とにかく、やることなすこと全てが気に食わなかった。
知識は分け与えられるものであって、奪うものではない。
暗号化されたレシピを暴くなんて、遺跡荒らし同然だ。
魔女に対する冒涜と言っていいだろう。

481 名前:名も無きAAのようです[] 投稿日:2021/12/25(土) 18:32:28 ID:wfKNAKAs0
ζ( ヮ *ζ(お前は魔女にふさわしくない)

あいつに与える知識などない。
純粋でいい。
無垢であることを、    は望んでいるのだから。
でも。

ζ( ヮ *ζ(どうして彼は、それを許しているの?)

どうして、わたしの苦痛を認めてないのだろう。
どうして、何も気遣ってくれないのだろう。
どうして、あいつは守られるだけで済むのだろう。

ζ( ヮ *ζ(好き、なのかな)

愛して、いるのだろうか。
無力な人間を。

ζ( ヮ *ζ(わたし、強くなりすぎたのかしら)

強さの何がいけないのだろう。
そもそもわたしが強くなる事だって、あなたが望んだことでしょう。
強くなって、一人でも多くの人を救う。
不幸を摘み取るのがあなたの幸せだから。
だから、だから……。

ζ( 、 *ζ(あなたを幸せにするのはわたしだけ。

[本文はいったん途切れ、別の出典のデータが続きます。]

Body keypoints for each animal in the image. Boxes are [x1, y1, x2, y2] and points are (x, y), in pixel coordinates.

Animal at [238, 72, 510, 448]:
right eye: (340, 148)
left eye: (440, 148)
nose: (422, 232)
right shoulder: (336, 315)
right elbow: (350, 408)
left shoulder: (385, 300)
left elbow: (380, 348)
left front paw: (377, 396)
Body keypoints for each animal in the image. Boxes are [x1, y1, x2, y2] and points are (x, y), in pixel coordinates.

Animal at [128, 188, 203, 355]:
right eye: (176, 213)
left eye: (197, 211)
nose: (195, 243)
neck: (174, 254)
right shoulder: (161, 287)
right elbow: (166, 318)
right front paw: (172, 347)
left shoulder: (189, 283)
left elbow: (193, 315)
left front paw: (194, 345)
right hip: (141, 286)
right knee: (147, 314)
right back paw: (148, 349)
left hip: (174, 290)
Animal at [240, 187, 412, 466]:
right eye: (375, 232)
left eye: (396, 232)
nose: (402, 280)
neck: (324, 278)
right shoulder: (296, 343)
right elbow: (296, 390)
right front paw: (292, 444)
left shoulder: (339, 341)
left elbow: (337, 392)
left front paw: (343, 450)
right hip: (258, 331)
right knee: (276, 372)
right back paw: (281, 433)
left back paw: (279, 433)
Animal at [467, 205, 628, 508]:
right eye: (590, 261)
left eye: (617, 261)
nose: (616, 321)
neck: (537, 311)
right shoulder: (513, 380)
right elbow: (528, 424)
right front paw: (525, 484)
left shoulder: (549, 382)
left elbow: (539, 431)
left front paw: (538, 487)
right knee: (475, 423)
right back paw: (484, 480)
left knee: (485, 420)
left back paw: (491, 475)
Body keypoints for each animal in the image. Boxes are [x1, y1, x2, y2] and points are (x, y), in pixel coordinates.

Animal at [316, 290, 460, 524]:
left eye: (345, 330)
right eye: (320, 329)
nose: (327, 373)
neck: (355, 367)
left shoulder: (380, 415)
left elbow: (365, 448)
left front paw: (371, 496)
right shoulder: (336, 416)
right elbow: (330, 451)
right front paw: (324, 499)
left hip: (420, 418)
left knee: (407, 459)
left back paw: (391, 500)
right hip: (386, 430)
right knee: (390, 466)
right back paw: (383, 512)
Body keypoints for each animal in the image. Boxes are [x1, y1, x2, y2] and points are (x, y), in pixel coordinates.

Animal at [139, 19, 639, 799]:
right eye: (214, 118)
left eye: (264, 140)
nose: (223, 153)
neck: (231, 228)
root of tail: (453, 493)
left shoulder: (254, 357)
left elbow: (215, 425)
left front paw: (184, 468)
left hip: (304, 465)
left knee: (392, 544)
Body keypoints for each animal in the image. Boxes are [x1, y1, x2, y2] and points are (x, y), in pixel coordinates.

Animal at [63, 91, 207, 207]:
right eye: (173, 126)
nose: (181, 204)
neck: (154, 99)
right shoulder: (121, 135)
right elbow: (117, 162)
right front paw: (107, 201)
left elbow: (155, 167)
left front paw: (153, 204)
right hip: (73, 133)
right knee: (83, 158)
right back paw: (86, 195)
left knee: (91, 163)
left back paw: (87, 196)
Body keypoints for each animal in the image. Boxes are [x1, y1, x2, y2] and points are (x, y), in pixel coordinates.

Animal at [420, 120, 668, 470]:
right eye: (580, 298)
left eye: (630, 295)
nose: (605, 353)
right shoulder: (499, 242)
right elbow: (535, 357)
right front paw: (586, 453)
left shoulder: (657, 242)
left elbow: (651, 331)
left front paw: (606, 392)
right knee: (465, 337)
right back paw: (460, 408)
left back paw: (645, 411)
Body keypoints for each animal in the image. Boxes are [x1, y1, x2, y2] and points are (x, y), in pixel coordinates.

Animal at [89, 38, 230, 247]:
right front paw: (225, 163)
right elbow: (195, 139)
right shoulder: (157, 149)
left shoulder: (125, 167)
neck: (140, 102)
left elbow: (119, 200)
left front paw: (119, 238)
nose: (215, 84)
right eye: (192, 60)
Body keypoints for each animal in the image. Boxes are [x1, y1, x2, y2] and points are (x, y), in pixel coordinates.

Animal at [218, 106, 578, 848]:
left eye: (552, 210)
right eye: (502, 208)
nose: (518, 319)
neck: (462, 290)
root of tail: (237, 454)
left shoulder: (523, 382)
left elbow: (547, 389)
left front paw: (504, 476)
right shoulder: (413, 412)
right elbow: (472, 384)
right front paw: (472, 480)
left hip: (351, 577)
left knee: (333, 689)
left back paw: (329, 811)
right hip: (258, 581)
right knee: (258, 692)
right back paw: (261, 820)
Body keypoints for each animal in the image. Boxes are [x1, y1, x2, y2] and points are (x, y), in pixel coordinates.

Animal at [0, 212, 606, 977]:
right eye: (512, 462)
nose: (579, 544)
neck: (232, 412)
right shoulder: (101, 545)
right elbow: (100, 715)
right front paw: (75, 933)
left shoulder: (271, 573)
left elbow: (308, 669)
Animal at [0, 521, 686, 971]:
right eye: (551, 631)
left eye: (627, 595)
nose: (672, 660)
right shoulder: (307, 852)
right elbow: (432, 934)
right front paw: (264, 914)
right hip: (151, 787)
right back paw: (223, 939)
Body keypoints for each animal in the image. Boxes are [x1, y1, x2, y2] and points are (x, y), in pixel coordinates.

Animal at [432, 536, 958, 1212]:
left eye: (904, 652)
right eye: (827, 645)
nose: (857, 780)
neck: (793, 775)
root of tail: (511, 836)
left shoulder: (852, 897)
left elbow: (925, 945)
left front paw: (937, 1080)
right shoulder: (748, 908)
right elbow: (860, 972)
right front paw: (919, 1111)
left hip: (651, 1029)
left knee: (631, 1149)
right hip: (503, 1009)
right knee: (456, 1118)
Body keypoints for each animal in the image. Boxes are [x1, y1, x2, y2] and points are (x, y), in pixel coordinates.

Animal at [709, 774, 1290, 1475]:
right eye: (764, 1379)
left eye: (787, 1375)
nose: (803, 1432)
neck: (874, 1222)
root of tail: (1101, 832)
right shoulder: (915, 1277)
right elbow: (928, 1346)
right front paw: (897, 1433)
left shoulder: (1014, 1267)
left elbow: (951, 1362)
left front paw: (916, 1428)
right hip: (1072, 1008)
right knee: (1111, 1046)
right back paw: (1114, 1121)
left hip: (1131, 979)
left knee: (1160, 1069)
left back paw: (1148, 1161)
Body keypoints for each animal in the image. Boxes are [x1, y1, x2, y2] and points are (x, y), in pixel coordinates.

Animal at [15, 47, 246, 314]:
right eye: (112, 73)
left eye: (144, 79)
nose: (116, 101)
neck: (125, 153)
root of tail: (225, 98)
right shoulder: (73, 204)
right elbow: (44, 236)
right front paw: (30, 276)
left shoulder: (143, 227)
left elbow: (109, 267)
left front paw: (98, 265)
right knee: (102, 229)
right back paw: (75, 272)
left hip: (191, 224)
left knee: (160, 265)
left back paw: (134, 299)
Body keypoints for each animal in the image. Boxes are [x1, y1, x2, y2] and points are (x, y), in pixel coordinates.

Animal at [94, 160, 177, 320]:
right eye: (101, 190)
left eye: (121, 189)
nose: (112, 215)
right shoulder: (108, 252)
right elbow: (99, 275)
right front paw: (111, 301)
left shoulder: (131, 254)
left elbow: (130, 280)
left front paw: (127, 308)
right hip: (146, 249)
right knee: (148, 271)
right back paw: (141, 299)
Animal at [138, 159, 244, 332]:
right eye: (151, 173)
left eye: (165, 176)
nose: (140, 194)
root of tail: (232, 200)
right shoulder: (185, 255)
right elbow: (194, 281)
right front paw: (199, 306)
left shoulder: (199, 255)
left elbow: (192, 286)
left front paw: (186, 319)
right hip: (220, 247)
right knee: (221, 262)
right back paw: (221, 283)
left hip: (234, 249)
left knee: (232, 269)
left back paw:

そうでしょう?)

長らく顔を見ないうちに、彼は忘れてしまったのだろうか。

482 名前:名も無きAAのようです[] 投稿日:2021/12/25(土) 18:33:14 ID:wfKNAKAs0
ζ( 、 ζ(それとも最初から、わたしのことなんか……)

絶望的な結論が、突沸する。
鈍色の泡が、理性の蓋を押し上げる。

ζ( 、 *ζ(痛い、痛い、痛い)

数々の辛酸を舐め、謂れなき中傷を投げられてきた。
それを耐えきれたのは、彼という支えがあってこそだ。

ζ( 、 *ζ(煩わしい)

溢れ出る悪露の泡を、愚直にすり潰す。
手を思い描き、抱き込んで、ぎゅっとして。
ぱちんぱちんと割れる音。
小さな泡がぬるり、逃れてほかの泡とくっついた。
肥大した界面に、たくさんの目玉模様。
じろじろとねぶるように、わたしを見る目玉。
嫌い、きらい、きらい。
わたし一人では、持て余すに決まっていた。

ζ( 、 *ζ(この苦しみを、どうにかして分かち合いたい)

他でもない、    だけに理解してほしかった。
褒めてほしかった。
認めてほしかった。
謝ってほしかった。
厄介事の種を作って申し訳なかった、って
一言貰えたのなら、たちまち許してしまいそうだった。

483 名前:名も無きAAのようです[] 投稿日:2021/12/25(土) 18:34:19 ID:wfKNAKAs0
ζ( ー *ζ(傷付けたい)

張り裂けるような悲痛の後には、無尽蔵に怒りが込み上げて、
後悔してもしきれないくらいに加害性が増していく。
ただでは済まない致命傷を、魂に刻み付けたい。

ζ( ー *ζ(あなたにも、わたしにも)

何者にも敵わないくらい、オリジナルの傷を与えたい。
けれども同時に、膨大な羞恥心にも苛まれる。
彼との絆をひっくり返すなんて、災禍にも程がある。
たった今から一秒先まで支配する激情によって事を成したなら、
二秒先のわたしは烈しく悔いるのではないのか。

ζ( ー *ζ(やっている事が、彼の頬を叩いた女と変わらないし)

それが唯一の堤防として、吹き荒れる波濤を受け止めていた。

ζ( ー ;ζ(おかしくなりそう)

切除したい。
棄てて、焚べて、生まれた灰が、
無知蒙昧な人間を害したとしても、助かりたい。
悩みたくない。
どうして苦しい思いをしなくてはならないのだろう。

ζ( ー ;ζ(『好き』って、もっと貴い感情でしょう?)

ただれた感情の噴出は止まることを知らず、
害意のみが膨れ上がり、とうとう我慢が出来なくなったその時。

484 名前:名も無きAAのようです[] 投稿日:2021/12/25(土) 18:35:09 ID:wfKNAKAs0
青銅の靴が、ひとりでに踊り出した。

かつ、

かつ、

かつ、

と、三たび靴が哭く。
瞬間わたしの体は泡となり、光差す海面へと投じた。
無数の泡は浮力に抗い、沈み行く。

ζ( 、 *ζ(深海へ)

いつぞやか、わたしの誕生を言祝いだ深海へ。